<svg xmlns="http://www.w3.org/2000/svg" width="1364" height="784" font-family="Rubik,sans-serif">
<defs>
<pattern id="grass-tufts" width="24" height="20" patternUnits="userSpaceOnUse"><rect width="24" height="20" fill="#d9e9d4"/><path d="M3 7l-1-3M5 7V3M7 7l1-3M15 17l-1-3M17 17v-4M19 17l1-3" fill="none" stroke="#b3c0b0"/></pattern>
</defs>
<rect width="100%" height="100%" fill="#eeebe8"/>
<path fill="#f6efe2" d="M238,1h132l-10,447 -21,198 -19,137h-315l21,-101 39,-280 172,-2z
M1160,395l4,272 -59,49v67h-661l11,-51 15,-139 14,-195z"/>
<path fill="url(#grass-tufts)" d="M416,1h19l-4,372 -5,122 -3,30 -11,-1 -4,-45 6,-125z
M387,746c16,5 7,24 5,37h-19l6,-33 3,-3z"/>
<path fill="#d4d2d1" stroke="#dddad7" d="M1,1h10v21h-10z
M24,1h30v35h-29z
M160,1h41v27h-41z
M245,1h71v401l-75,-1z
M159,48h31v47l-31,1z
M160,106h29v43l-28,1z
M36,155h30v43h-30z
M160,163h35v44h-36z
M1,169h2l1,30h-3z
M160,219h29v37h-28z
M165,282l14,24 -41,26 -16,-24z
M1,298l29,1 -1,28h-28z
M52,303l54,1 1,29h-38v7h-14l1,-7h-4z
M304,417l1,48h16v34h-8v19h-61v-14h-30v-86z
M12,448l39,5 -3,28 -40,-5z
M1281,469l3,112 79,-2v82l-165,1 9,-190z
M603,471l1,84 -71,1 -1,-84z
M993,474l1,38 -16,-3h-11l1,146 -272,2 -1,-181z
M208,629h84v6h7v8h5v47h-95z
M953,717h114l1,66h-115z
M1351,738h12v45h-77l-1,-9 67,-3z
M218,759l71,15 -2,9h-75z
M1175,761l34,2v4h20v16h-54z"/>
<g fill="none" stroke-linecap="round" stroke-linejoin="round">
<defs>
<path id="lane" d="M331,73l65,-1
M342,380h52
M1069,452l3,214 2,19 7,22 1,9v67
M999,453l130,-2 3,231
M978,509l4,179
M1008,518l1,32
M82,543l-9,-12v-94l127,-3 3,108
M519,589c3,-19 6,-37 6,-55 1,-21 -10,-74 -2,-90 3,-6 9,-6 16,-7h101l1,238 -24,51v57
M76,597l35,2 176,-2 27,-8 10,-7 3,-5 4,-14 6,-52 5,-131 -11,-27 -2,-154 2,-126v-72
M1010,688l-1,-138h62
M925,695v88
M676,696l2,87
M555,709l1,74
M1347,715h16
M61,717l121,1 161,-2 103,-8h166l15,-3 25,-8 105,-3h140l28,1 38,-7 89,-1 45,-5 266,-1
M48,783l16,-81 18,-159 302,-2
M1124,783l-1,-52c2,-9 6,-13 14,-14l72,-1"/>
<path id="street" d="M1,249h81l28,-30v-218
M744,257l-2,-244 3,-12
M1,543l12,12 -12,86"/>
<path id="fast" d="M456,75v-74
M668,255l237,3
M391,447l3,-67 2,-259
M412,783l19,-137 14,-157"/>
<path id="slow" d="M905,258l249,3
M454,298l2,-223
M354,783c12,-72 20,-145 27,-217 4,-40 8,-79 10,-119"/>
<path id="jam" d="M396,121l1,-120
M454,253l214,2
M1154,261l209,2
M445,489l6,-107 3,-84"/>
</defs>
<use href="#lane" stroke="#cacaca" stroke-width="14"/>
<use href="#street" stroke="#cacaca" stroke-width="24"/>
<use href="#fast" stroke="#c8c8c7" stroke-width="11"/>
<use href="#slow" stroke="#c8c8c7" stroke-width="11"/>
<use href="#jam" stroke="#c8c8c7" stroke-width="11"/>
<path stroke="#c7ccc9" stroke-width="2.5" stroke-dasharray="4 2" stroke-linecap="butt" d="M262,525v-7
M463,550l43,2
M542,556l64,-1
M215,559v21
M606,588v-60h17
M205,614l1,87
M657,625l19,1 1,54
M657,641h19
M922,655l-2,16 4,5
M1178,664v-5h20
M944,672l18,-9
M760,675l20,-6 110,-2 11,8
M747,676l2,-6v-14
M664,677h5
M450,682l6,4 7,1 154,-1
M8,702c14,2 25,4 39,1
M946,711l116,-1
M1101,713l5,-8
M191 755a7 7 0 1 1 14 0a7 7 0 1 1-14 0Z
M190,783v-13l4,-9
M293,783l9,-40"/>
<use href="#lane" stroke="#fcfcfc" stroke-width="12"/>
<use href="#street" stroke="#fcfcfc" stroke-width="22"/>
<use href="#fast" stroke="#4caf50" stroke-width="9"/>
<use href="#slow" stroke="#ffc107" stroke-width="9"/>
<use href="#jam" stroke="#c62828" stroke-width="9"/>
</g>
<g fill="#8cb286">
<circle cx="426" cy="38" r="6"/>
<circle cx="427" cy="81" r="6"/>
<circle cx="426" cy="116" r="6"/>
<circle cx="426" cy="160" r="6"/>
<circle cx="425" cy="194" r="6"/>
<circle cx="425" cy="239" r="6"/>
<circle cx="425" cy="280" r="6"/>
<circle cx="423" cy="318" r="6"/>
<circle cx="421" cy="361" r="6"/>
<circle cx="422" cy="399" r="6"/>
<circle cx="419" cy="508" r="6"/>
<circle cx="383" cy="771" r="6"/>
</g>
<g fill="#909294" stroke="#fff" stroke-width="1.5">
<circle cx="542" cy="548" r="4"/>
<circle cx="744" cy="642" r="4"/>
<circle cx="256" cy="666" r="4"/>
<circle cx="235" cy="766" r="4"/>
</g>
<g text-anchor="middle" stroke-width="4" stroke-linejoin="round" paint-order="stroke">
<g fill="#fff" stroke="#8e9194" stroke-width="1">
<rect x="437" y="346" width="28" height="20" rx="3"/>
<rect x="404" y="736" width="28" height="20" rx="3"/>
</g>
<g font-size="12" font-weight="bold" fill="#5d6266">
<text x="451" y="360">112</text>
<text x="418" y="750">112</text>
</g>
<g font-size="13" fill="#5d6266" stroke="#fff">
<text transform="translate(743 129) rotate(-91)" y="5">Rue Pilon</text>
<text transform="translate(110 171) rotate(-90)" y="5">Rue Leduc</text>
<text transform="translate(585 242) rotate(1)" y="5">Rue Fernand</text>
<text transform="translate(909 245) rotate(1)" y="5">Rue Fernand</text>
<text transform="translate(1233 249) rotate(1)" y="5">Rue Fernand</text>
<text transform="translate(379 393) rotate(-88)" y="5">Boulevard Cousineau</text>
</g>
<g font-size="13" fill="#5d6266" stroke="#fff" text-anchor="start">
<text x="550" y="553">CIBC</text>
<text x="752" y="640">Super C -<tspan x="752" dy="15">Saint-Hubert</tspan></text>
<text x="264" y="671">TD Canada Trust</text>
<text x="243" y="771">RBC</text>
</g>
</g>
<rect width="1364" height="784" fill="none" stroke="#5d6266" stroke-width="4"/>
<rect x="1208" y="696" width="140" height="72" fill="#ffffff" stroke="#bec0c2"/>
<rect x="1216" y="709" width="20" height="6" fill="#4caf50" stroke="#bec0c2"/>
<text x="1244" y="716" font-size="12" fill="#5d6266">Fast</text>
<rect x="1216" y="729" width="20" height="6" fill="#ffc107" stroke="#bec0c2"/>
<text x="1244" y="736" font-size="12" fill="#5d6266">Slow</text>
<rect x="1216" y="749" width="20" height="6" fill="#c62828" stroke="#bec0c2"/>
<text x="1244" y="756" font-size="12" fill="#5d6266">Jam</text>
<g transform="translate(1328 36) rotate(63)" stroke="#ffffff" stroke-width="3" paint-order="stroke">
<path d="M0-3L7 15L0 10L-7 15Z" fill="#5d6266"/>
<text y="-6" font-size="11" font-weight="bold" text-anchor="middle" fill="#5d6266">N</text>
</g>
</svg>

══════

Work order: Reply with the number of lines in the data that include the string "bold" and nothing else.

Expected output: 2